The risk of mortality and morbidity in calves is highest during the first few weeks of life. The main causes of mortality change during the pre-weaning period: septicaemia is most likely to occur in neonatal calves (up to 28 days of age); diarrhoea in calves less than 30 days old, and bovine respiratory disease in dairy calves more than 30 days old. During this critical period, many farmers could consider vaccination and other preventive interventions to minimise the risk of diseases.

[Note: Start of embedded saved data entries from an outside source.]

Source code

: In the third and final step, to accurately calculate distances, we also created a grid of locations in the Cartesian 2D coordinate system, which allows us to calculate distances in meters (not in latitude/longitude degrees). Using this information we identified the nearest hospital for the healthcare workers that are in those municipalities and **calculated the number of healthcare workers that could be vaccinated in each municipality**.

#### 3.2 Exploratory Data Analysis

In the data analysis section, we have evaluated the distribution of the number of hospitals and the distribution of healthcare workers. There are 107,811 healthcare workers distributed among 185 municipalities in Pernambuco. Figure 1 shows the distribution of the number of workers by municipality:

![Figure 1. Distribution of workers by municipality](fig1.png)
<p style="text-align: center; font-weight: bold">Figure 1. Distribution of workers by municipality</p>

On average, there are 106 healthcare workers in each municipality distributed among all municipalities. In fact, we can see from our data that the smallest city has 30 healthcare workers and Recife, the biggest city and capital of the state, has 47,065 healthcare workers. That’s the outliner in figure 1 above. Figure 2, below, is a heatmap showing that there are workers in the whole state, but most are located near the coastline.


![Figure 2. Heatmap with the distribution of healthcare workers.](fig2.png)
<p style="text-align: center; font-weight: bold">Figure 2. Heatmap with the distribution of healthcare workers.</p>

The decision of ‘if’ and ‘when’ to vaccinate and against what pathogen should always be done after consultation with the herd veterinarian. The veterinarian can determine the need for vaccination and the ability for vaccines to reduce the current health challenges on a farm. This includes a good knowledge of the herd health history, diagnostic sampling of animals, the disease challenges in the area, evaluation of specific risk factors and other management routines that might impact animal health e.g. colostrum management.
It is very important that vaccines are kept at the indicated temperature and it is vital that the manufacturer’s guidelines for injection and timing of vaccination are closely followed. Many management factors can limit the effectiveness of vaccination including inadequate nutrition, adverse environmental conditions or presence of parasites. Therefore, it is important that the animal is not suffering any undue stress, or nutritional deficiencies or clinical disease.